"Although we were told on the second call that something was happening, we don't really know what."
By that time, said Ms Black, she had been 48 hours without broadband.
"It is appalling customer service."
Spark's Facebook page also attracted irate customers angry at wait times that vary from "40 minutes to 222.22 minutes" - almost four hours.
"Really Spark!!!," a customer posted this afternoon. "This is how long I was on hold for yesterday and only hung up then because I had to pick up kids. 222.22 minutes is too long, way way too long to be on hold. Please employ some more people so we can get our questions answered. Thought mine was relatively simple about the new fibre connection technician that came to our house. Please answer me when I ring today!!!!!"
Another customer was on hold for more than 40 minutes trying to seek answers about why the phone line was still on at the house he'd sold two weeks ago, and the new owners couldn't get a new connection.
"3 phone calls and no reply ... hello !!!!!"

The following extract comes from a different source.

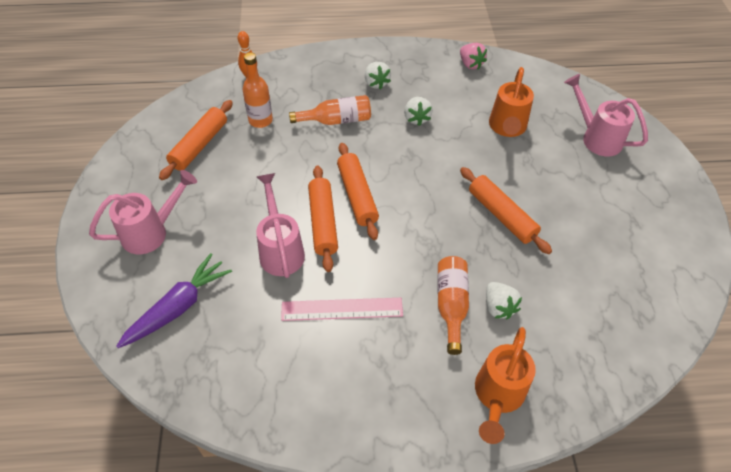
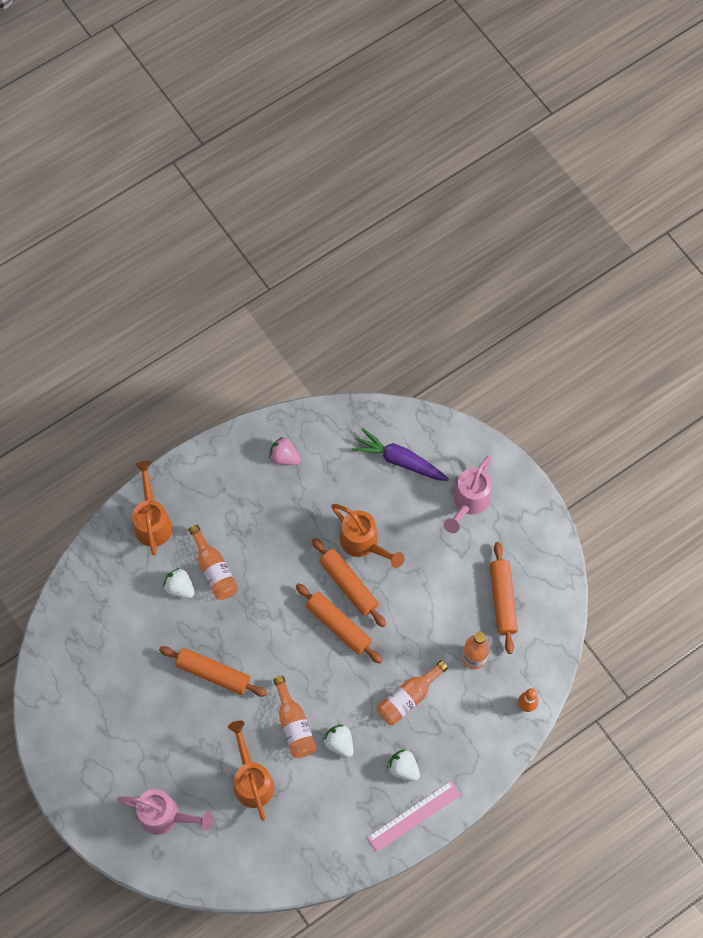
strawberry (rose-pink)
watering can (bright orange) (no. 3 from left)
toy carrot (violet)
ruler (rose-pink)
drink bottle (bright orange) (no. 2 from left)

Another customer was furious after getting a callback only to be placed on hold for 53 minutes.
A Spark spokesperson says cable faults and its call centre enduring longer than usual calls due to the roll-out of fibre last year seem to be the main causes of wait times.
Issues surrounding the fibre roll-out are industry wide, she says.
"In the last few months we've seen a huge increase in demand for fibre which has driven an increased number of often lengthy and complex calls into our call centres."
But Spark has been "open and honest about the challenges we've faced in recent months with regards to high call wait times".
"Last September we spoke publicly about this and in the past seven months we've published real-time information on our website about current wait times so customers can be better informed.
"We've made improvements and we've seen a 20 per cent reduction in the time it takes for customers to reach us. While this is a step forward, we're not yet where we need to be for our customers and we know we still have a lot of work to do."
In the past seven months the telco has hired 200 more call-centre staff, doubled the size of the online chat team to support customers 24 hours a day, launched an outage map -- giving customers a real-time view of any problems on the network, improved its mobile app so home broadband customers can do a lot more and improved the call-back function.
"The reality is, every month we answer over half a million calls from customers," Spark said.
The spokesperson confirmed there had been an "unusually high wait time for faults due to some known cable faults our team were managing".